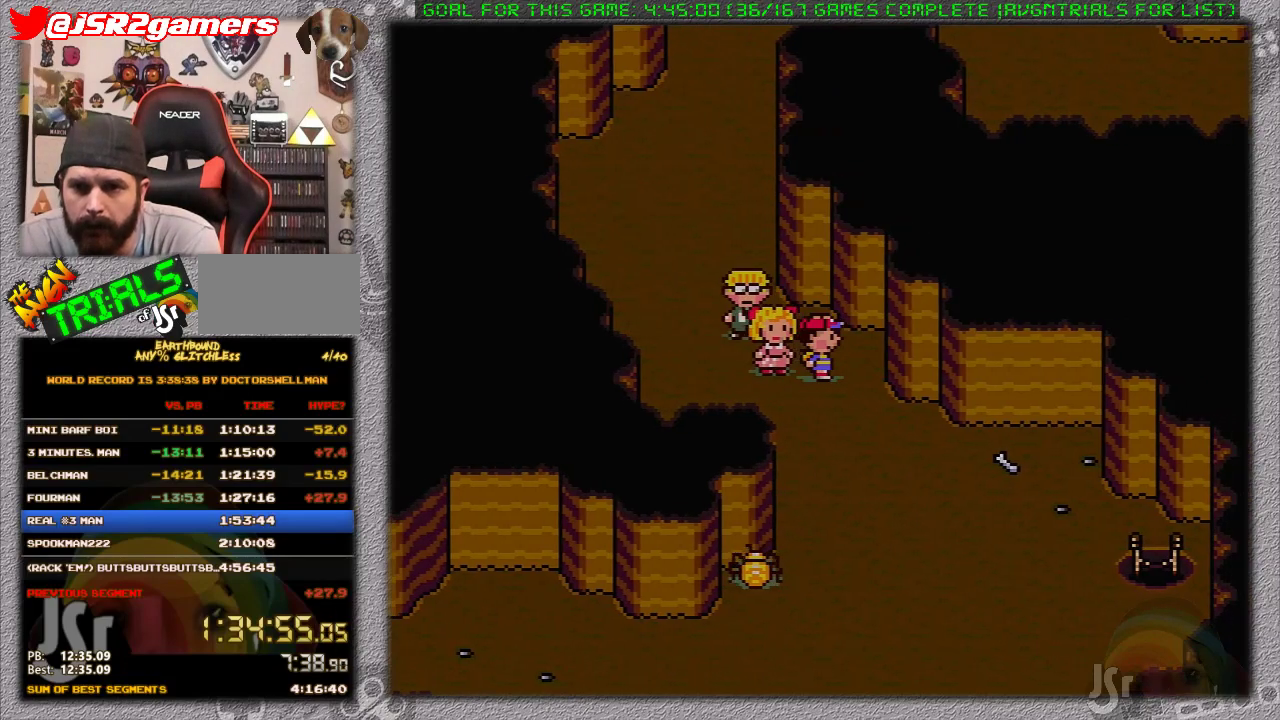
{"buttons": [], "events": [[50, "DPAD_RIGHT", "down"], [117, "DPAD_RIGHT", "up"]]}
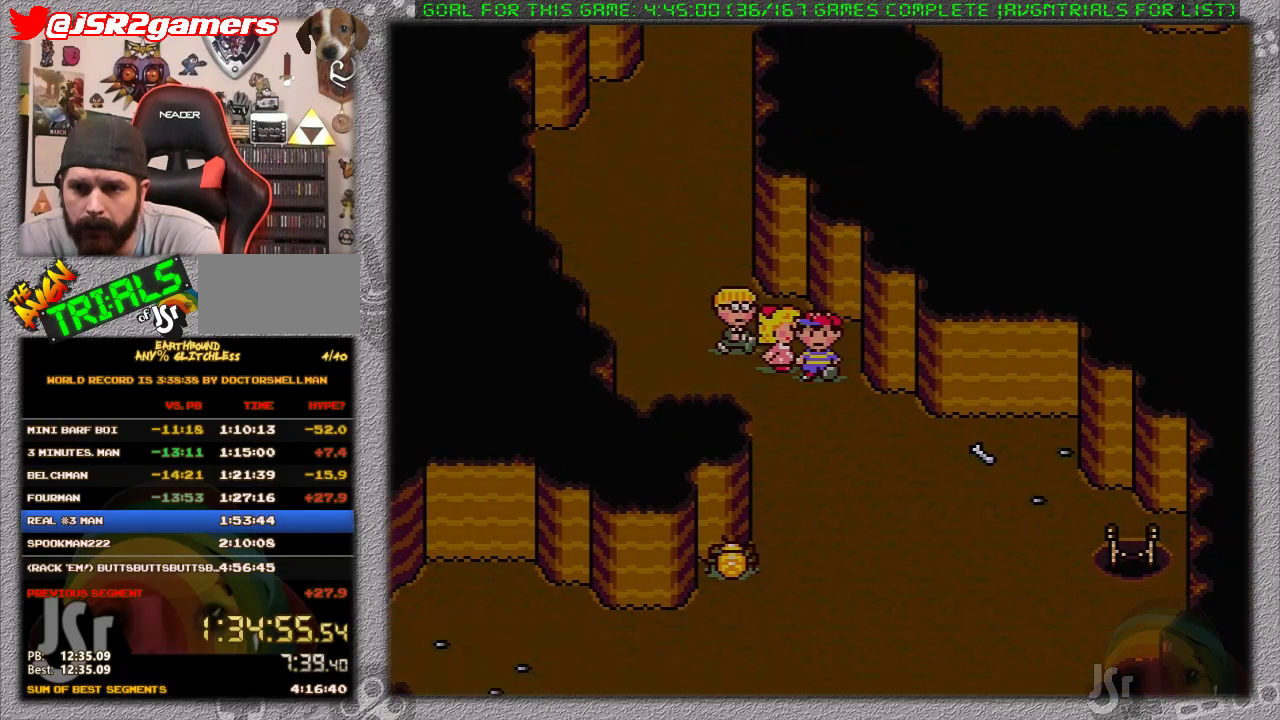
{"buttons": [], "events": [[150, "DPAD_DOWN", "down"], [217, "DPAD_DOWN", "up"], [433, "DPAD_RIGHT", "down"], [483, "DPAD_RIGHT", "up"]]}
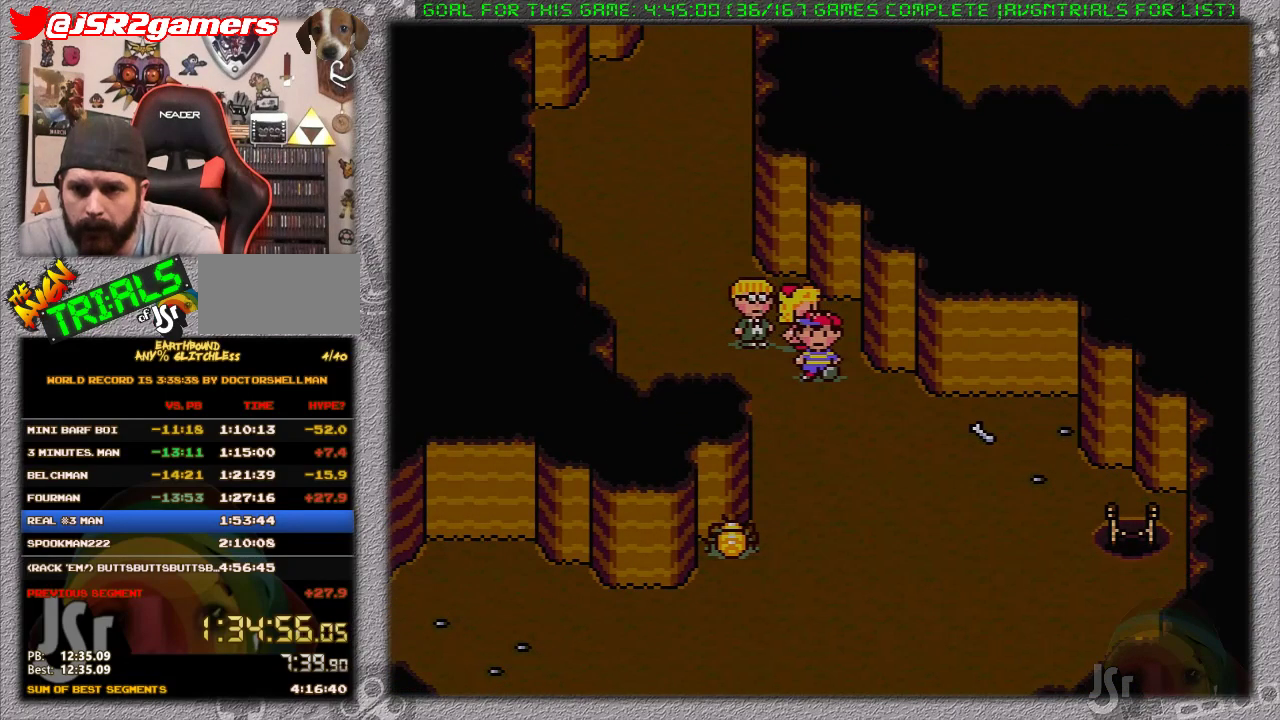
{"buttons": ["DPAD_RIGHT"], "events": [[83, "DPAD_RIGHT", "down"], [133, "DPAD_RIGHT", "up"], [233, "DPAD_RIGHT", "down"], [267, "DPAD_RIGHT", "up"], [367, "DPAD_RIGHT", "down"], [400, "DPAD_RIGHT", "up"], [500, "DPAD_RIGHT", "down"]]}
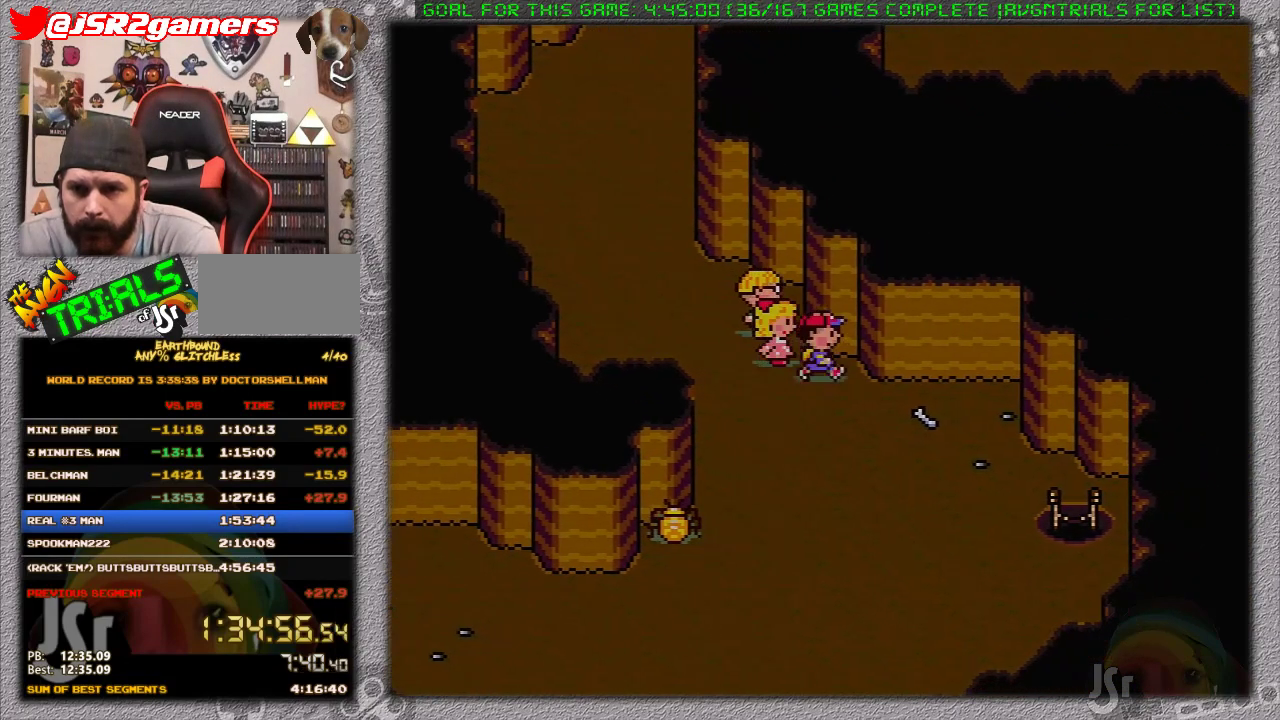
{"buttons": [], "events": [[50, "DPAD_RIGHT", "up"], [383, "DPAD_DOWN", "down"], [433, "DPAD_DOWN", "up"]]}
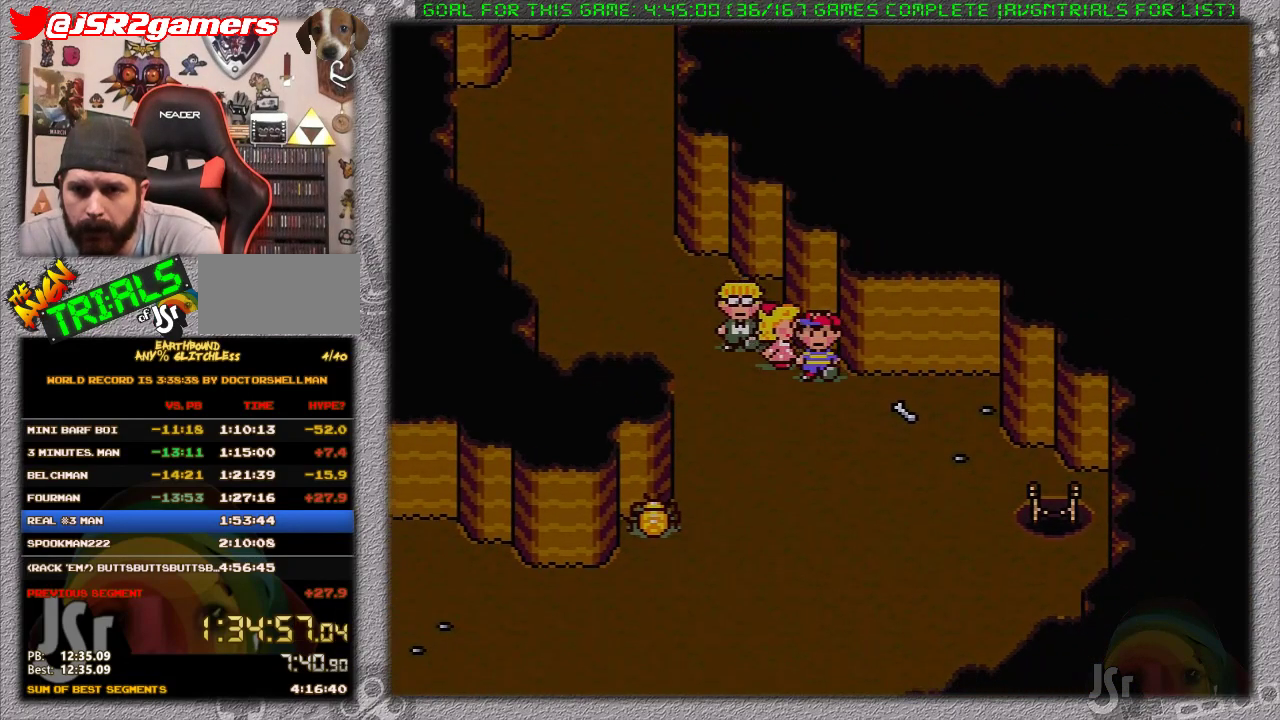
{"buttons": [], "events": [[183, "DPAD_DOWN", "down"], [233, "DPAD_DOWN", "up"]]}
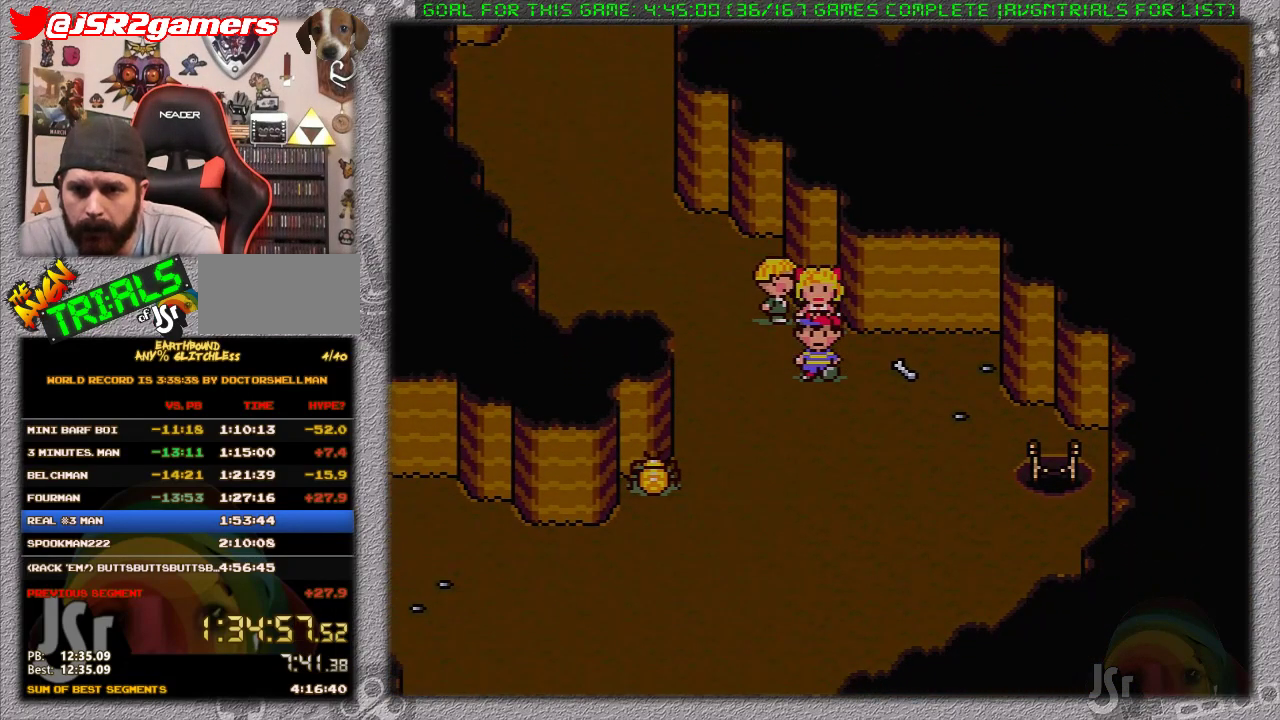
{"buttons": ["DPAD_DOWN"], "events": [[200, "DPAD_DOWN", "down"], [267, "DPAD_DOWN", "up"], [483, "DPAD_DOWN", "down"]]}
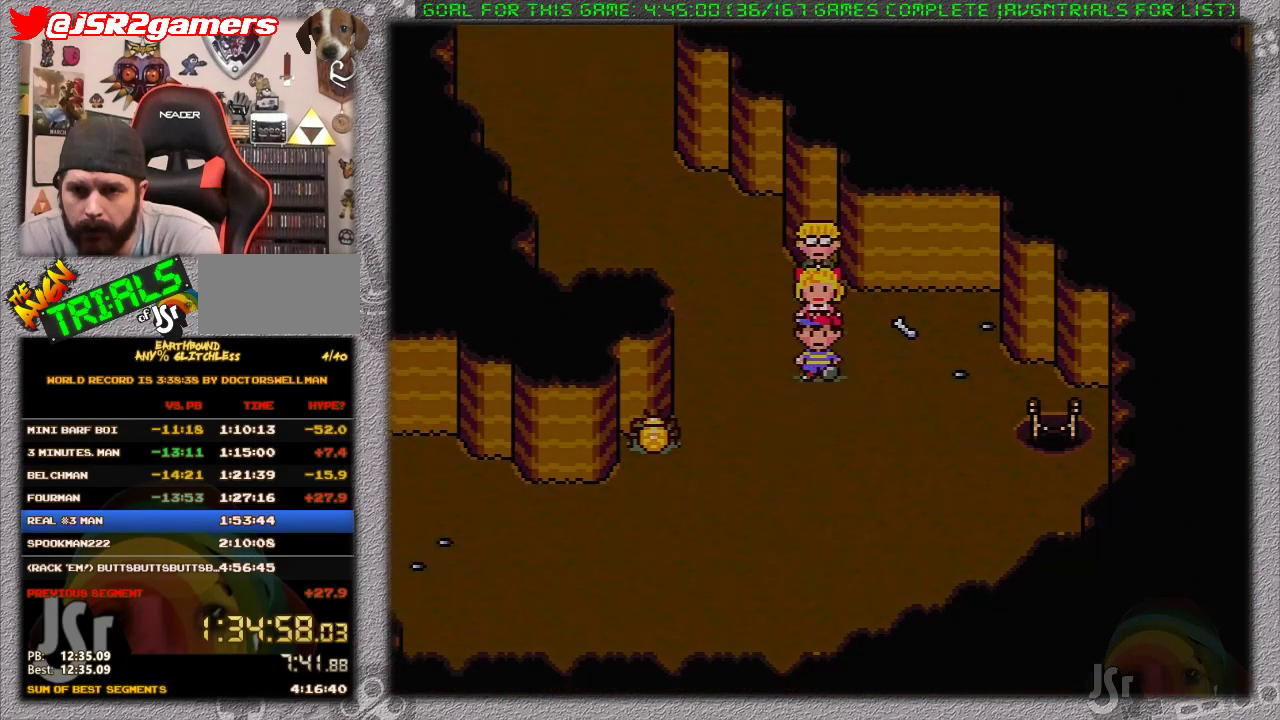
{"buttons": [], "events": [[183, "DPAD_DOWN", "up"], [250, "DPAD_DOWN", "down"], [300, "DPAD_DOWN", "up"]]}
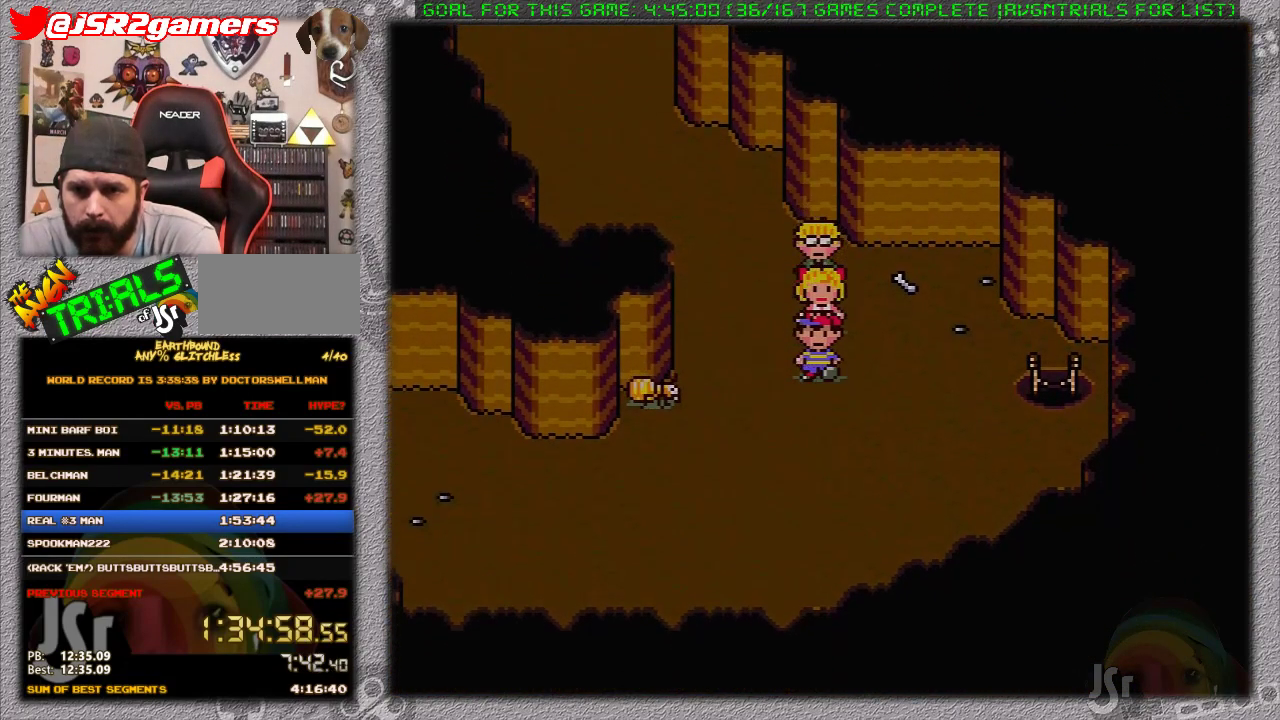
{"buttons": [], "events": [[300, "DPAD_DOWN", "down"], [350, "DPAD_DOWN", "up"], [433, "DPAD_DOWN", "down"], [483, "DPAD_DOWN", "up"]]}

═══

- ASSIGNED TASK
Could you give the listing again exactly, minus its pictures?

- ANSWER SPACE
{"buttons": [], "events": [[50, "DPAD_RIGHT", "down"], [117, "DPAD_RIGHT", "up"]]}
{"buttons": [], "events": [[150, "DPAD_DOWN", "down"], [217, "DPAD_DOWN", "up"], [433, "DPAD_RIGHT", "down"], [483, "DPAD_RIGHT", "up"]]}
{"buttons": ["DPAD_RIGHT"], "events": [[83, "DPAD_RIGHT", "down"], [133, "DPAD_RIGHT", "up"], [233, "DPAD_RIGHT", "down"], [267, "DPAD_RIGHT", "up"], [367, "DPAD_RIGHT", "down"], [400, "DPAD_RIGHT", "up"], [500, "DPAD_RIGHT", "down"]]}
{"buttons": [], "events": [[50, "DPAD_RIGHT", "up"], [383, "DPAD_DOWN", "down"], [433, "DPAD_DOWN", "up"]]}
{"buttons": [], "events": [[183, "DPAD_DOWN", "down"], [233, "DPAD_DOWN", "up"]]}
{"buttons": ["DPAD_DOWN"], "events": [[200, "DPAD_DOWN", "down"], [267, "DPAD_DOWN", "up"], [483, "DPAD_DOWN", "down"]]}
{"buttons": [], "events": [[183, "DPAD_DOWN", "up"], [250, "DPAD_DOWN", "down"], [300, "DPAD_DOWN", "up"]]}
{"buttons": [], "events": [[300, "DPAD_DOWN", "down"], [350, "DPAD_DOWN", "up"], [433, "DPAD_DOWN", "down"], [483, "DPAD_DOWN", "up"]]}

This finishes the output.